8 thoughts on “Beyond objectivity to truth and falsehood”

    1. Well, the article specifically states that “[i]n other words, the state cannot and will not produce any evidence of the kind of voter fraud the legislation has supposedly been crafted to prevent” (the state being Pennsylvania).

      I do think that Mark is reaching here. The article does get lost in the details and meanders too much with too little organization, but when it’s not quoting other people or talking about their perceptions, and the author instead states his own point of view, it is not at all ambivalent. For instance: “The riskiness of the Republican strategy in enacting restrictive election laws suggests that the party has reached an internal consensus that it must, in fact, tilt the playing field in order to win.”

      You can’t really be more blunt than that.

      In short, poor writing, but not bad reporting per se.

  1. Strictly speaking the gentleman didn’t say the law was designed to help Romney win but that it would have that effect. To extend Marks analogy: The shooter claims he wasn’t intentionally aiming his gun at the victim’s head at point blank range when he pulled the trigger. ‘The SOB just got in the way.’

    1. Not quite true. The “done” part of the infamous line carries a pretty strong implication of intent. (I guess one could argue, to be particularly pernickety, that the law wasn’t designed to have that effect, but that the people who voted for it intended it should have that effect.
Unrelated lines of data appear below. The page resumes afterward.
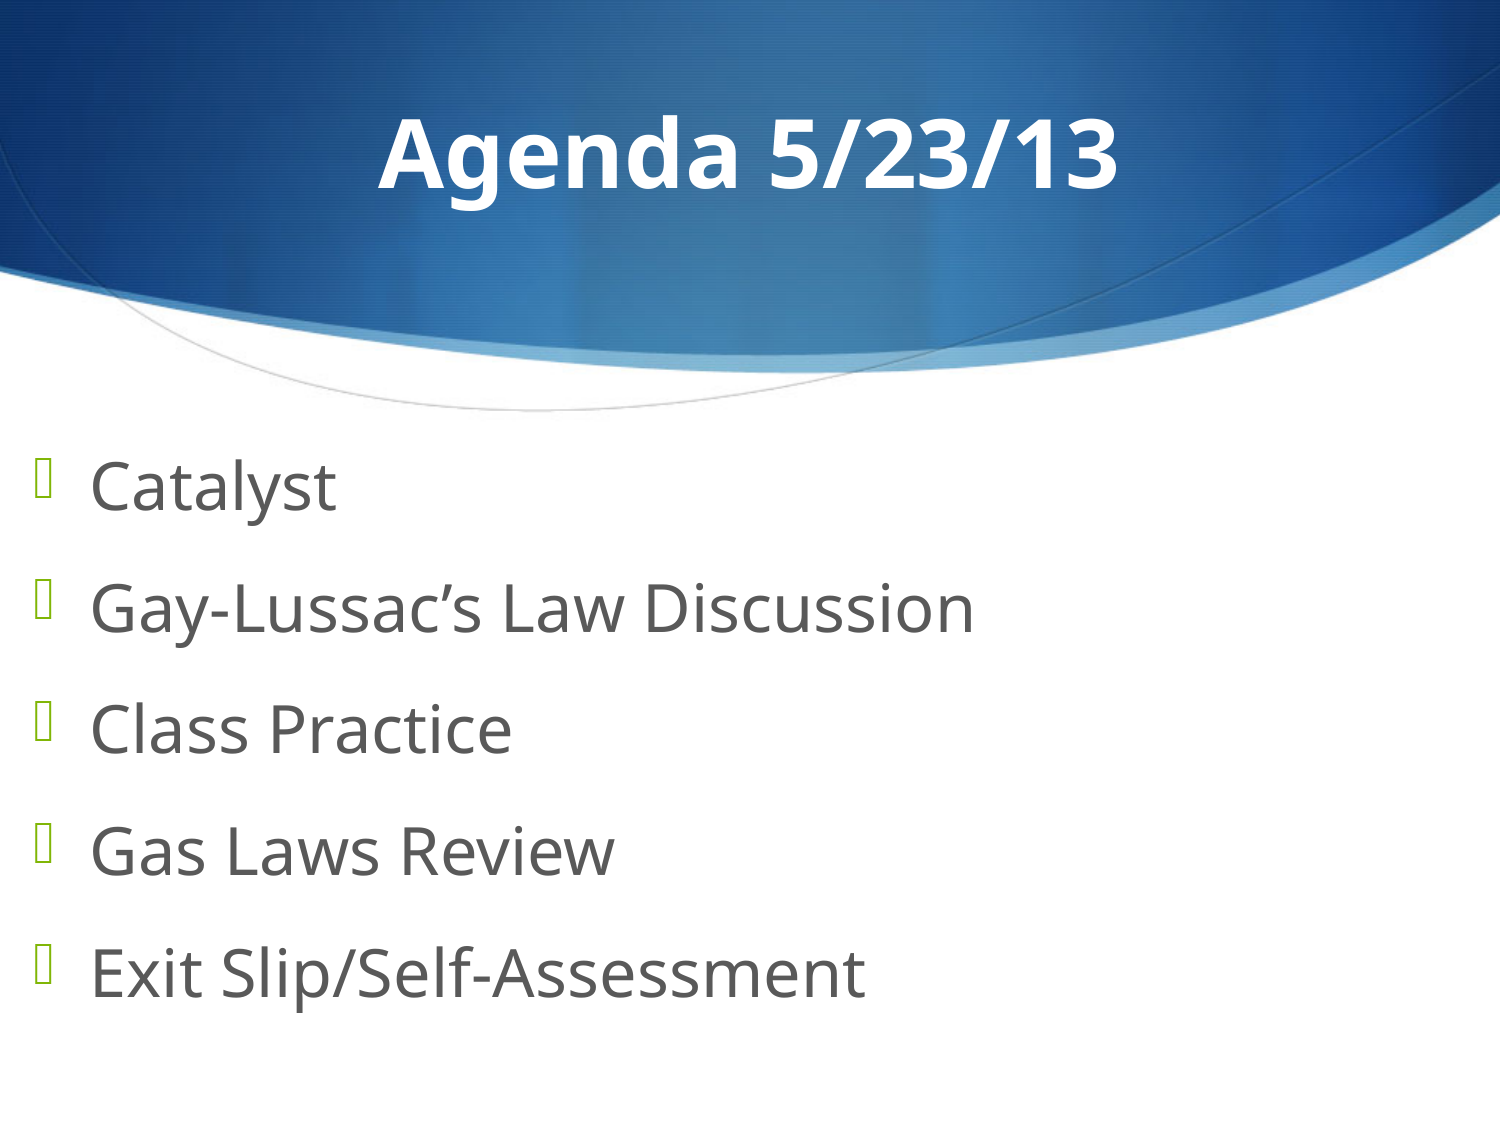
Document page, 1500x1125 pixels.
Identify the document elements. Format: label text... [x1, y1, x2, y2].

list Catalyst Gay-Lussac’s Law Discussion Class Practice Gas Laws Review Exit Slip/Self-Assessment [18, 436, 1482, 1075]
picture [0, 0, 1500, 1125]
title Agenda 5/23/13 [75, 56, 1425, 245]
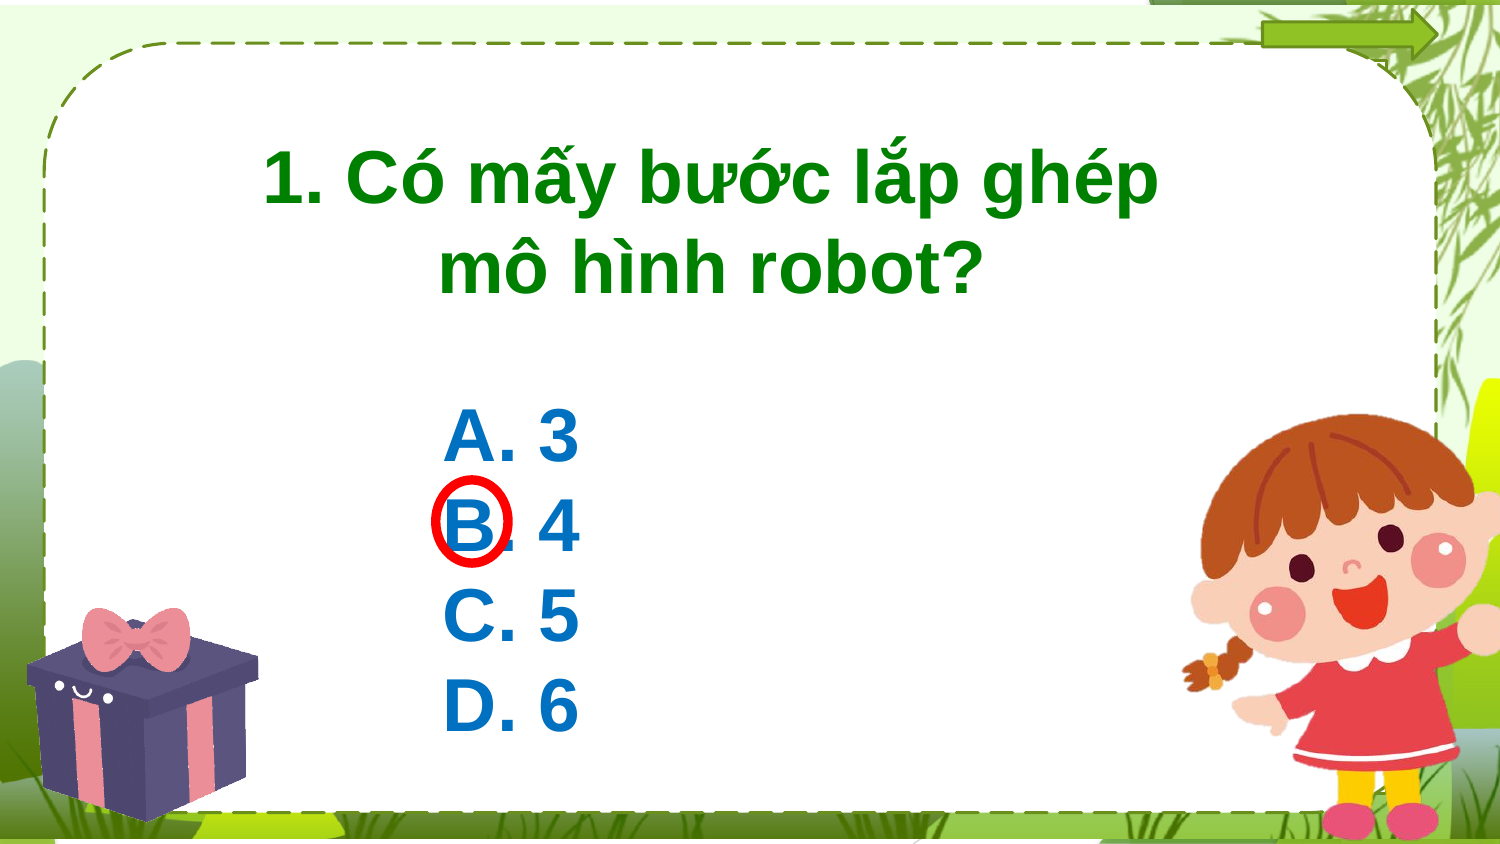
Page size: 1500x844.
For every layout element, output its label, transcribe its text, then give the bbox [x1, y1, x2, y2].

text_box 1. Có mấy bước lắp ghép mô hình robot? [187, 120, 1236, 316]
text_box [42, 41, 1438, 815]
text_box [434, 478, 510, 565]
text_box [1260, 7, 1439, 61]
text_box A. 3 B. 4 C. 5 D. 6 [428, 379, 1263, 755]
picture [0, 0, 1500, 844]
Same as, say, someone who loads an AR-15, puts it on a bipod and points it out the window, while a completely different — oops, the same as it turns out — person happens to come along and press the trigger when a crowd is in the sights.)

  2. I think this is an unfair criticism. First of all, Edsall’s point was about perceptions, and there’s no doubt in my mind that lots of Republicans genuinely believe that Democrats only win because of voter fraud. I don’t think the leadership believes that, but the folks that listen to the Mighty Wurlitzer sure do. That this belief is devoid of factual basis is immaterial to Edsall’s point.
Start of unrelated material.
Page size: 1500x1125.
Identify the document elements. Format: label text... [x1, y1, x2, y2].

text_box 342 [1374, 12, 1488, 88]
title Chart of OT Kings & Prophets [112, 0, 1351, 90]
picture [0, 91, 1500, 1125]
    Secondly, Edsall’s entire post makes it very clear just what he thinks of voter ID. He also wrote:

    “The riskiness of the Republican strategy in enacting restrictive election laws suggests that the party has reached an internal consensus that it must, in fact, tilt the playing field in order to win. Recently passed legislation making it more difficult either to cast ballots or to register voters was limited almost entirely to states with Republican legislatures and governors – for example, Florida, Wisconsin and Pennsylvania. It was made possible by Republican victories in 2010 that followed the elections of 2006 and 2008 when the Democratic coalition appeared to be on the verge of gaining majority status.”

    1. “First of all, Edsall’s point was about perceptions, and there’s no doubt in my mind that lots of Republicans genuinely believe that Democrats only win because of voter fraud. ”

      And Mark’s point was that those perceptions are both false and a lie.